Instructions:
1. In the Azure backup guide, how many days does the bash script keep backups by default?
2. Reproduce the Azure backup guide word for word, everything from "Azure Blob Storage Backup Automation" down to "explanations and examples.".
╭─ Extracted text
Azure Blob Storage Backup Automation

Azure Blob Storage is a highly scalable object storage solution for unstructured data. Automating backups to Azure Blob Storage ensures that critical data is securely stored and can be easily restored when needed. This guide provides bash and Python scripts for automating backups to Azure Blob Storage, with detailed explanations and examples.


Key Features

  1. Support for File/Directory Backups:
    • Compress files/directories and upload them to Azure Blob Storage.
  2. Retention Management:
    • Automatically delete old backups to optimize storage.
  3. Customizable Scheduling:
    • Automate backups with cron or similar tools.
  4. Logging and Error Handling:
    • Maintain logs for all backup operations.

Prerequisites

  1. Azure CLI Installed:
    • Install and configure the Azure CLI:
      curl -sL https://aka.ms/InstallAzureCLIDeb | sudo bash
      
    • Log in and configure:
      az login
      az account set --subscription <subscription_id>
      
  2. Storage Account and Container:
    • Create a storage account and blob container:
      az storage account create --name <storage_account_name> --resource-group <resource_group> --location <location>
      az storage container create --account-name <storage_account_name> --name <container_name>
      
  3. Access Key or SAS Token:
    • Generate an access key:
      az storage account keys list --account-name <storage_account_name>
      
    • Or create a Shared Access Signature (SAS) token:
      az storage container generate-sas --name <container_name> --account-name <storage_account_name> --permissions wl --expiry <expiry_date>
      

Bash Script for Azure Blob Backup

Script: azure_blob_backup.sh

#!/bin/bash

# Azure Blob Storage Backup Script
# Author: [Your Name]
# Version: 1.0

# Configuration
SOURCE_DIR="/path/to/source"          # Directory to back up
BACKUP_DIR="/path/to/local/backups"   # Temporary local backup directory
STORAGE_ACCOUNT="<storage_account>"  # Azure storage account name
CONTAINER="<container_name>"          # Azure Blob container name
RETENTION_DAYS=7                      # Number of days to retain backups
LOG_FILE="/var/log/azure_blob_backup.log"  # Log file for backup process

# Azure CLI login
AZURE_STORAGE_KEY="<access_key>"  # Replace with your access key or export as ENV variable

# Ensure the backup directory exists
mkdir -p "$BACKUP_DIR"
╰─
╭─ Excerpted data
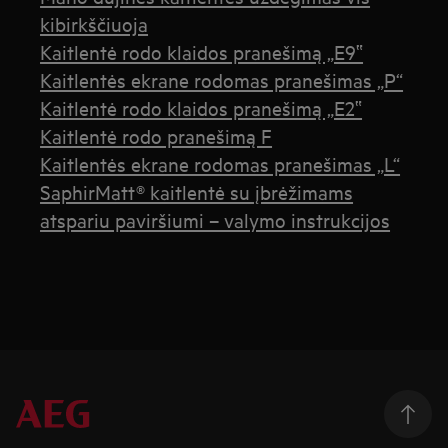
kibirkščiuoja
Kaitlentė rodo klaidos pranešimą „E9‟
Kaitlentės ekrane rodomas pranešimas „P“
Kaitlentė rodo klaidos pranešimą „E2‟
Kaitlentė rodo pranešimą F
Kaitlentės ekrane rodomas pranešimas „L“
SaphirMatt® kaitlentė su įbrėžimams
atspariu paviršiumi – valymo instrukcijos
╰─
Answers in order:
1. Seven days.

2.
Azure Blob Storage Backup Automation

Azure Blob Storage is a highly scalable object storage solution for unstructured data. Automating backups to Azure Blob Storage ensures that critical data is securely stored and can be easily restored when needed. This guide provides bash and Python scripts for automating backups to Azure Blob Storage, with detailed explanations and examples.